Study Finds Diagnostic Errors Occur Frequently, Changes Needed
Most people will experience at least one wrong or delayed diagnosis over their lifetime, a report predicts, calling diagnostic errors a blind spot in modern medicine that sometimes causes devastating consequences.
Getting the right diagnosis, at the right time, is key to good healthcare. But despite lots of focus on health care quality over the past 15 years, Tuesday’s Institute of Medicine report found diagnostic errors have gotten too little attention and said urgent improvements are needed.
Possibly the most well-known diagnostic error in recent memory occurred last year when a Liberian man sick with Ebola initially was misdiagnosed in a Dallas emergency room as having sinusitis. Thomas Eric Duncan returned two days later, sicker, and eventually died.
Diagnosis problems seldom make such dramatic headlines. The person whose colon cancer diagnosis was delayed by several months, or whose early signs of appendicitis were mistaken for a virus, may not even realize they experienced an error. Others are fortunate enough to recover despite a misdiagnosis.
In fact, Tuesday’s report found there’s no good count of diagnostic errors, or of how often they lead to serious consequences – it’s not part of standard medical reporting.
But among the evidence that led the committee to conclude most people eventually will experience this problem: By one conservative estimate, 1 in 20 adults who seeks outpatient care each year experiences a diagnostic error, a number that adds up over time. Diagnostic errors make up the leading type of paid malpractice claims and are almost twice as likely as other claims to have resulted in a patient’s death.

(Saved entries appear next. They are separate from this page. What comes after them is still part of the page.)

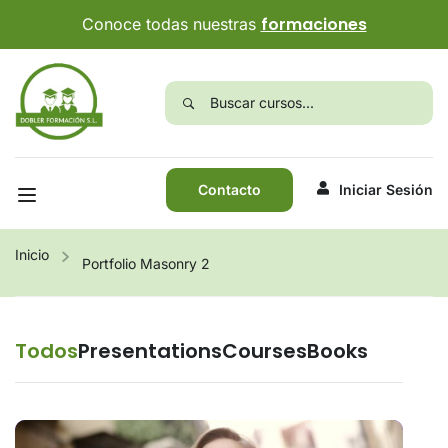
formaciones
Conoce todas nuestras
Contacto
Iniciar Sesión
Inicio
Portfolio Masonry 2
Todos
Presentations
Courses
Books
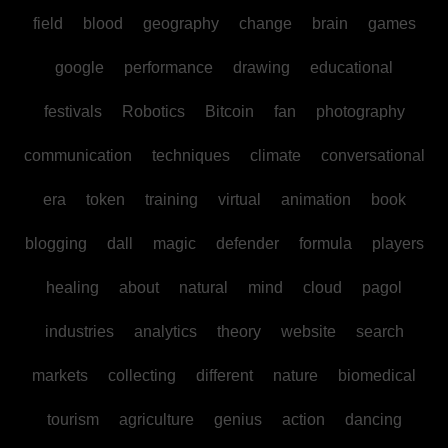
field
blood
geography
change
brain
games
google
performance
drawing
educational
festivals
Robotics
Bitcoin
fan
photography
communication
techniques
climate
conversational
era
token
training
virtual
animation
book
blogging
dall
magic
defender
formula
players
healing
about
natural
mind
cloud
pagol
industries
analytics
theory
website
search
markets
collecting
different
nature
biomedical
tourism
agriculture
genius
action
dancing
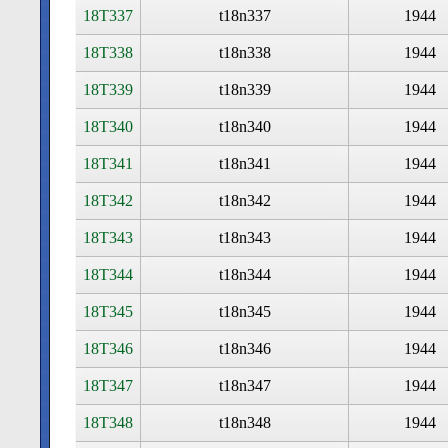
18T337
t18n337
1944
18T338
t18n338
1944
18T339
t18n339
1944
18T340
t18n340
1944
18T341
t18n341
1944
18T342
t18n342
1944
18T343
t18n343
1944
18T344
t18n344
1944
18T345
t18n345
1944
18T346
t18n346
1944
18T347
t18n347
1944
18T348
t18n348
1944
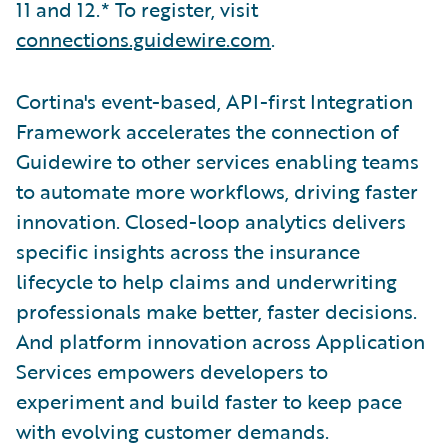
11 and 12.* To register, visit
connections.guidewire.com
.
Cortina's event-based, API-first Integration
Framework accelerates the connection of
Guidewire to other services enabling teams
to automate more workflows, driving faster
innovation. Closed-loop analytics delivers
specific insights across the insurance
lifecycle to help claims and underwriting
professionals make better, faster decisions.
And platform innovation across Application
Services empowers developers to
experiment and build faster to keep pace
with evolving customer demands.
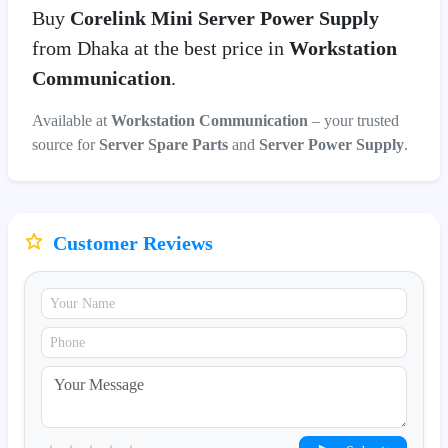
Buy
Corelink Mini Server Power Supply
from Dhaka at the best price in
Workstation
Communication
.
Available at
Workstation Communication
– your trusted
source for
Server Spare Parts
and
Server Power Supply
.
Customer Reviews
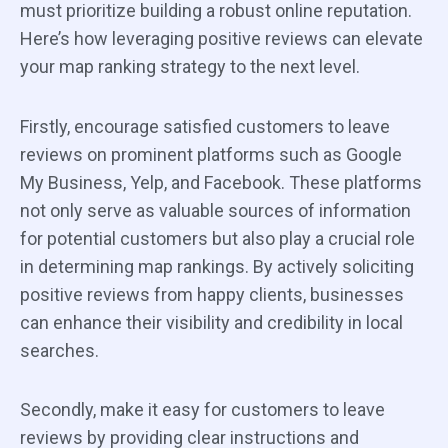
must prioritize building a robust online reputation.
Here’s how leveraging positive reviews can elevate
your map ranking strategy to the next level.
Firstly, encourage satisfied customers to leave
reviews on prominent platforms such as Google
My Business, Yelp, and Facebook. These platforms
not only serve as valuable sources of information
for potential customers but also play a crucial role
in determining map rankings. By actively soliciting
positive reviews from happy clients, businesses
can enhance their visibility and credibility in local
searches.
Secondly, make it easy for customers to leave
reviews by providing clear instructions and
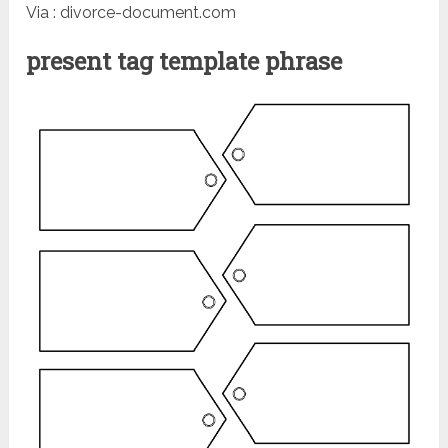
Via : divorce-document.com
present tag template phrase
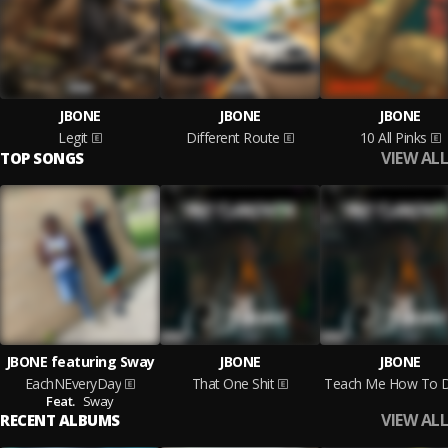
JBONE
JBONE
JBONE
Legit
Different Route
10 All Pinks
VIEW ALL
TOP SONGS
JBONE featuring Sway
JBONE
JBONE
EachNEveryDay
That One Shit
Feat.
Sway
VIEW ALL
RECENT ALBUMS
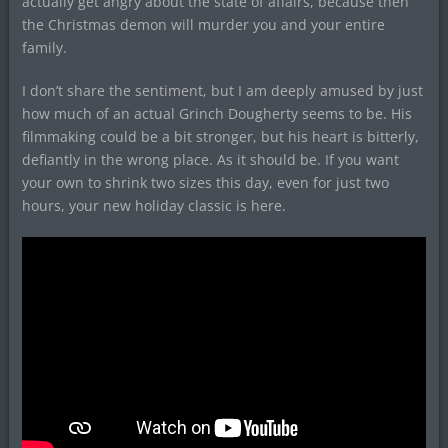
actually get angry about the state of affairs, because then
the Christmas demon will murder you and your entire
family.
I don’t share the sentiment, but I am deeply amused by just
how much of an actual Grinch Dougherty seems to be. His
filmmaking could be a bit stronger, but his heart is bitterly,
defiantly in the wrong place. As it should be. If you want
your own to shrink two sizes this day, even for just two
hours, your new holiday classic is here.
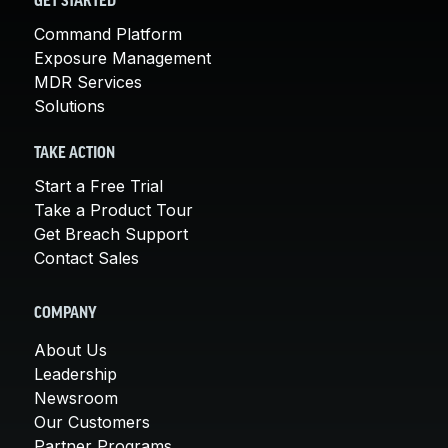
GET STARTED
Command Platform
Exposure Management
MDR Services
Solutions
TAKE ACTION
Start a Free Trial
Take a Product Tour
Get Breach Support
Contact Sales
COMPANY
About Us
Leadership
Newsroom
Our Customers
Partner Programs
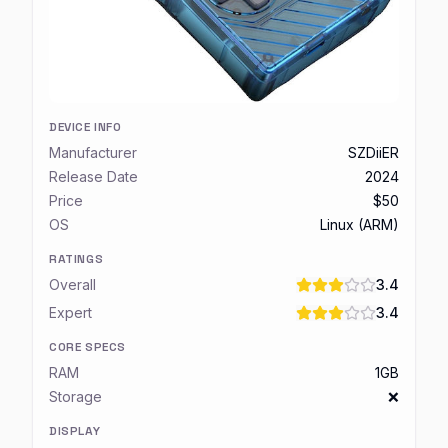
DEVICE INFO
Manufacturer
SZDiiER
Release Date
2024
Price
$50
OS
Linux (ARM)
RATINGS
Overall
3.4
Expert
3.4
CORE SPECS
RAM
1GB
Storage
❌
DISPLAY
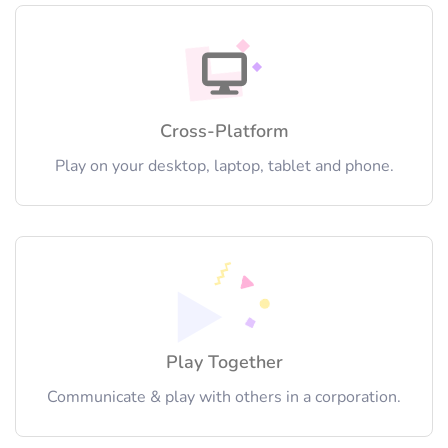
Cross-Platform
Play on your desktop, laptop, tablet and phone.
Play Together
Communicate & play with others in a corporation.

“This is an issue that matters to patients, and we’re shining a light on it,” said Dr. John Ball, executive vice president emeritus of the American College of Physicians, who chaired the IOM committee.
Even among the committee’s medical specialists, “many of us had experienced what we would define as a diagnostic error,” he added.

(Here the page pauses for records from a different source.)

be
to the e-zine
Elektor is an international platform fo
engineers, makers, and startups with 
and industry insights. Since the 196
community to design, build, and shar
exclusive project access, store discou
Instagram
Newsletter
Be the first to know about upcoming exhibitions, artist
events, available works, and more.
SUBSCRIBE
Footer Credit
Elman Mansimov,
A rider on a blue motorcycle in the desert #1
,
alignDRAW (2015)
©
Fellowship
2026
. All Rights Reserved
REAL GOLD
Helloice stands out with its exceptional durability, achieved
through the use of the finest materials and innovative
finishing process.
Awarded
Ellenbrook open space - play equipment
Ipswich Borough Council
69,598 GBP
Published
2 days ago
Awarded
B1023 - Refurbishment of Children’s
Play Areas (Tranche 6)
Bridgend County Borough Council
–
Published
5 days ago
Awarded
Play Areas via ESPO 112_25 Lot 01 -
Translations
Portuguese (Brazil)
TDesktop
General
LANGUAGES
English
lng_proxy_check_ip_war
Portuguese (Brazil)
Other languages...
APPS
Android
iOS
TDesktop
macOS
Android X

This is not about blaming and punishing doctors, added committee member Dr. Christine Cassel, president of the National Quality Forum.
“We don’t expect the doctor to have all the answers in their brain. Nobody could or should,” Cassel said.
The report says improvement requires better teamwork and communication between health providers – doctors, nurses, radiologists, lab workers – and urges patients to ask, “Could it be something else?” It urges health providers to make patients and their families an active part of the diagnosis process, including giving them timely copies of all records and test results.
It also urges health care organizations to better identify diagnostic errors and near-misses so providers can learn from them in a non-punitive way – and to use technology to help. Many electronic medical records now have “decision support” tools embedded to remind doctors of possible alternative diagnoses to check.